2014-11-10 Thread buring
Hi
Recently i want to save a big RDD[(k,v)] in form of index and data ,I
deceide to use hadoop mapFile. I tried some examples like this
:https://gist.github.com/airawat/6538748  
I runs the code well and generate a index and data file. I can use 
command
hadoop fs -text /spark/out2/mapFile/data to open the file .But when I run
command :hadoop fs -text /spark/out2/mapFile/index ,I can't see the index
content .there are only some informations in console :
14/11/10 16:11:04 INFO zlib.ZlibFactory: Successfully loaded  
initialized
native-zlib library
14/11/10 16:11:04 INFO compress.CodecPool: Got brand-new decompressor
[.deflate]
14/11/10 16:11:04 INFO compress.CodecPool: Got brand-new decompressor
[.deflate]
14/11/10 16:11:04 INFO compress.CodecPool: Got brand-new decompressor
[.deflate]
14/11/10 16:11:04 INFO compress.CodecPool: Got brand-new decompressor
[.deflate]

and commond :hadoop fs -ls /spark/out2/mapFile/  shows follows
-rw-r--r--   3 spark hdfs  24002 2014-11-10 15:19
/spark/out2/mapFile/data
-rw-r--r--   3 spark hdfs136 2014-11-10 15:19
/spark/out2/mapFile/index

I think INFO compress.CodecPool: Got brand-new decompressor [.deflate]
should't prohibit show the data in index. It'e really confused me.
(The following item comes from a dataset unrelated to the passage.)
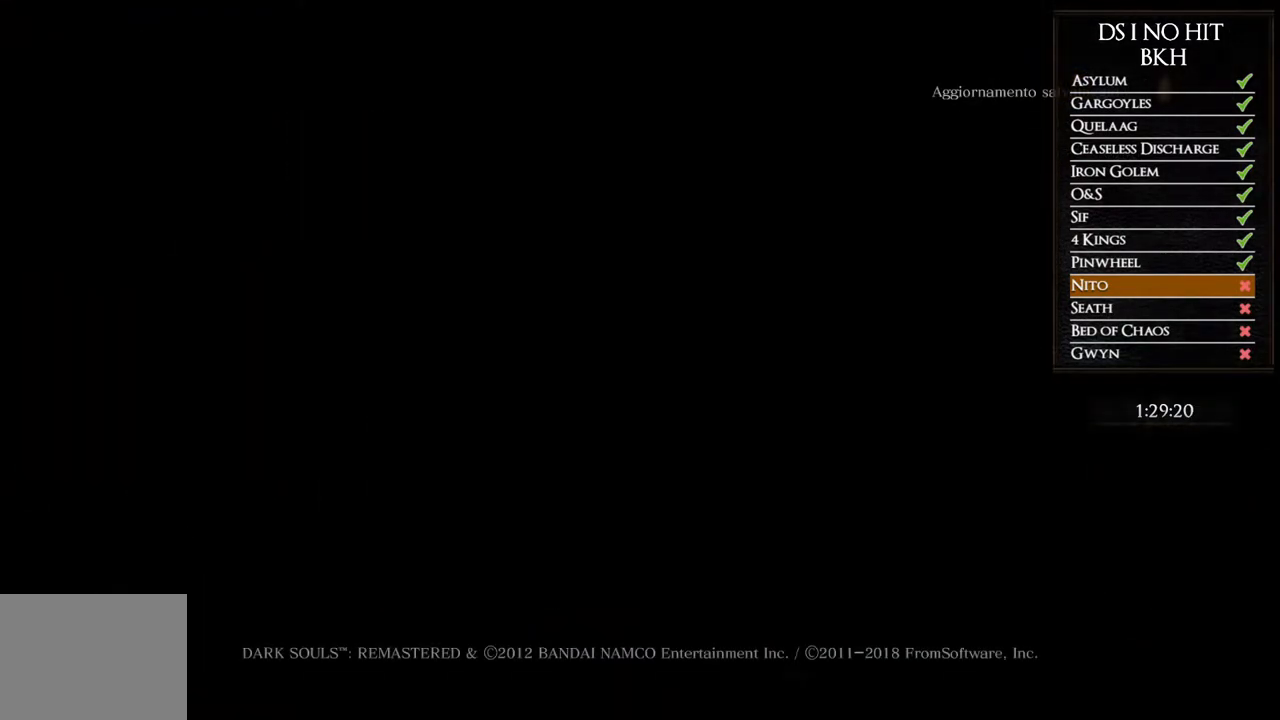
{"buttons": [], "left_stick": "center", "right_stick": "center", "button_events": [[100, "A", "up"], [183, "A", "down"], [267, "A", "up"], [333, "A", "down"], [433, "A", "up"]]}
My code
was as follows:
def try_Map_File(writePath:String) = { 
val uri = writePath+/mapFile
val data=Array(
  One, two, buckle my shoe,Three, four, shut the door,Five, 
six,
pick up sticks,
  Seven, eight, lay them straight,Nine, ten, a big fat hen)

val con = new SparkConf()
   
con.set(spark.io.compression.codec,org.apache.spark.io.LZ4CompressionCodec)
val sc= new SparkContext(con)

val conf = sc.hadoopConfiguration
val fs = FileSystem.get(URI.create(uri),conf)
val key = new IntWritable()
val value = new Text()
var writer:MapFile.Writer = null
try{
  val writer = new Writer(conf,fs,uri,key.getClass,value.getClass)
  writer.setIndexInterval(64)
  for(i- Range(0,512)){
key.set(i+1)
value.set(data(i%data.length))
writer.append(key,value)
  }
}finally {
  IOUtils.closeStream(writer)
}
}
can anyone give me some idea or other method to instead mapFile?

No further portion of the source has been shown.